顯然,維經斯基在講話中排斥所謂“五花八門”的社會主義,而這其中就有張東蓀推崇備至的基爾特社會主義。在當天的討論中,維經斯基正式提出中國已到了組黨的時候,而張東蓀卻認為中國不具備建黨的條件。據周佛海回憶:“當天討論,沒有結果,東蓀是不讚成的,所以以後的會議,他都沒有參加。”張東蓀後來談到此事時也說:“我和陳獨秀先生來往甚多,彼時他們雖明知我是讚成社會主義,但在組織共產黨的時候卻不敢來約我,因為他們亦未嚐不知我反對在這樣工業未發達的中國鼓動階級鬥爭的罷工與怠工。所以我始終是一個‘非黨派者’。”
這樣,在維經斯基召集的組黨人員中,他最早退出中共上海發起組。
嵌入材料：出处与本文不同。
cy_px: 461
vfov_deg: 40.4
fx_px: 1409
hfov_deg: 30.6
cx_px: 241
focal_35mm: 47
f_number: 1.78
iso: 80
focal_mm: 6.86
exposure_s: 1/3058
他雖退出發起組,還是不遺餘力地宣傳和介紹社會主義,卻又從不主張實際的社會主義運動,一句話,他的社會主義是“溫和型”的,而不是主張階級鬥爭的社會主義,這就必然與陳獨秀等早期的馬克思主義者產生分歧,一場思想衝突和筆墨官司也就難以避免了。
大講開發實業和增加富力
1920年10月,英國著名哲學家羅素來華演講,張東蓀對此所表現出的熱情以及對社會主義的批評,更使那些朋友驚詫。他由羅素的演講而重新審視自己所宣傳的社會主義,認為“中國的惟一病症就是貧乏,中國真窮到極點了”,要改變中國的狀況,不是名目繁多的主義,而是要“開發實業”,“一言以蔽之,就是增加富力”。可是,究竟怎樣開發實業,怎樣“增加富力”,他也沒有具體的意見,唯一具體的就是由大講社會主義,而批評社會主義的宣傳是“空談主義”了。
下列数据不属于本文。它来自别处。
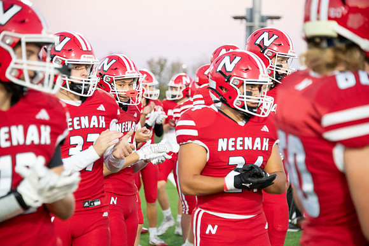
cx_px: 184
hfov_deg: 12.8
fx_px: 1640
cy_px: 123
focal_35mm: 160
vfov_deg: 8.6
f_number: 5.6
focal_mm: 160
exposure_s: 1/640
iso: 8000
李達最早發表批評文章,稱張東蓀是個“無主義無定見的人”,隻會“學時髦”,“說幾句言不由衷的滑頭話”。陳望道也發表批評文章。緊接著,邵力子又發表文章,明確了與張東蓀分歧的關鍵所在。文章不反對“增加富力”和“開發實業”,而是提出“在於用什麼方法去增加富力、開發實力”。文章深信隻有“在社會主義下麵的開發實業,方才能使一般人都得著‘人的生活’”。
在受到這些朋友的批評後,張東蓀又發表《大家須切記羅素先生給我們的忠告》。他引述羅素在中國講演時的話:“中國第一宜講教育,使無知識的有知識,使有知識的更進一層。第二是開發實業救濟物質生活。至於社會主義不妨遲點。”當然,羅素的話也就是他的意見,這些意見引起老友陳獨秀的關注,在致張東蓀的信中提出了兩個極為實際的問題:“(一)社會的工業有沒有成立的可能性?(二)先生所謂在通商口岸與都會得著‘人的生活’的,到底有多少人,這班人屬何階級,他們是否掠奪他人之勞力與(獲)得比較好的生活?”這就是馬克思主義的階級分析的方法,而這正是他所缺乏的。